- _EXERCISE PROMPT_:
Word for word, output the data, with none of its pictures.

══════════════════════════════

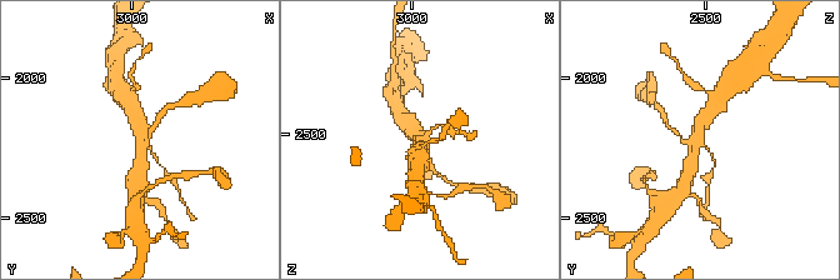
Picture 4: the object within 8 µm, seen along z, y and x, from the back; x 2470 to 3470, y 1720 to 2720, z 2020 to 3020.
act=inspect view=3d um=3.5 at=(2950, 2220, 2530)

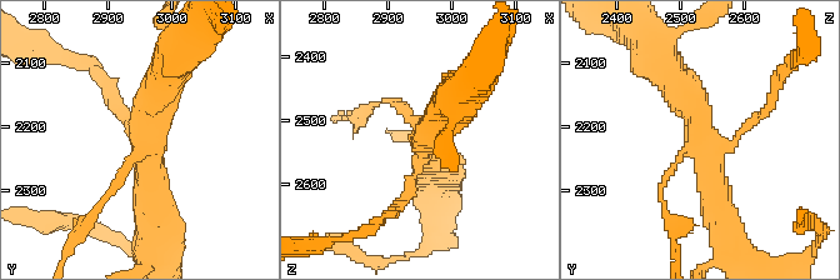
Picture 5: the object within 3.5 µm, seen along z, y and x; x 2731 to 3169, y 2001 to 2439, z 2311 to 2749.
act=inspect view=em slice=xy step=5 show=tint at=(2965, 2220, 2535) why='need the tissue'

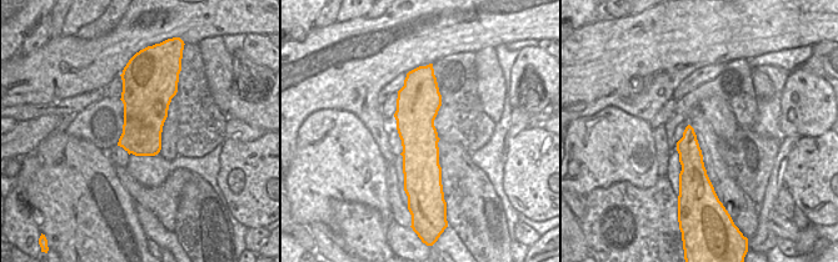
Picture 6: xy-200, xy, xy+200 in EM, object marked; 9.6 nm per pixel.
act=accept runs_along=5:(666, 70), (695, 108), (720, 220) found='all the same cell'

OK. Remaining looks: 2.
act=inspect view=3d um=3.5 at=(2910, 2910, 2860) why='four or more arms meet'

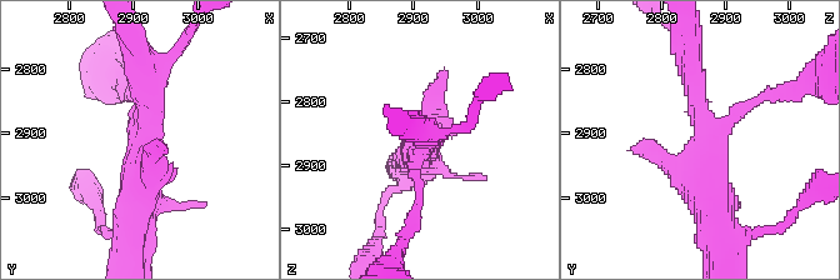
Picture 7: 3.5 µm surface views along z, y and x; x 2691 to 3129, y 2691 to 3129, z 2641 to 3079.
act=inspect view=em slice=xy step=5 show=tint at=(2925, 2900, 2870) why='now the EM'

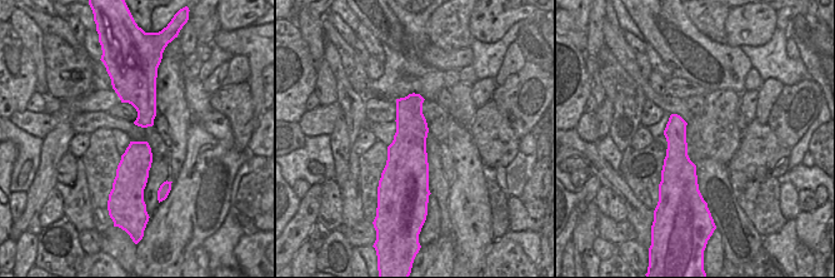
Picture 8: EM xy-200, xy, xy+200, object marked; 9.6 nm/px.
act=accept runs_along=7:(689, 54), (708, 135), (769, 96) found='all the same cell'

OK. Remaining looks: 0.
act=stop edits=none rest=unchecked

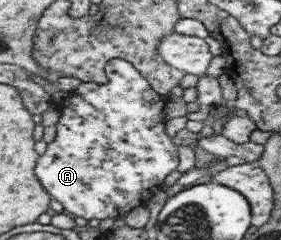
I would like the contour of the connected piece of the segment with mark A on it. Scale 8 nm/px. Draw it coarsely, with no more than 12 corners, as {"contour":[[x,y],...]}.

══════════════════════════════

- _RESULT OF THE EXERCISE_:
Picture 4: the object within 8 µm, seen along z, y and x, from the back; x 2470 to 3470, y 1720 to 2720, z 2020 to 3020.
act=inspect view=3d um=3.5 at=(2950, 2220, 2530)

Picture 5: the object within 3.5 µm, seen along z, y and x; x 2731 to 3169, y 2001 to 2439, z 2311 to 2749.
act=inspect view=em slice=xy step=5 show=tint at=(2965, 2220, 2535) why='need the tissue'

Picture 6: xy-200, xy, xy+200 in EM, object marked; 9.6 nm per pixel.
act=accept runs_along=5:(666, 70), (695, 108), (720, 220) found='all the same cell'

OK. Remaining looks: 2.
act=inspect view=3d um=3.5 at=(2910, 2910, 2860) why='four or more arms meet'

Picture 7: 3.5 µm surface views along z, y and x; x 2691 to 3129, y 2691 to 3129, z 2641 to 3079.
act=inspect view=em slice=xy step=5 show=tint at=(2925, 2900, 2870) why='now the EM'

Picture 8: EM xy-200, xy, xy+200, object marked; 9.6 nm/px.
act=accept runs_along=7:(689, 54), (708, 135), (769, 96) found='all the same cell'

OK. Remaining looks: 0.
act=stop edits=none rest=unchecked

I would like the contour of the connected piece of the segment with mark A on it. Scale 8 nm/px. Draw it coarsely, with no more than 12 corners, as {"contour":[[x,y],...]}.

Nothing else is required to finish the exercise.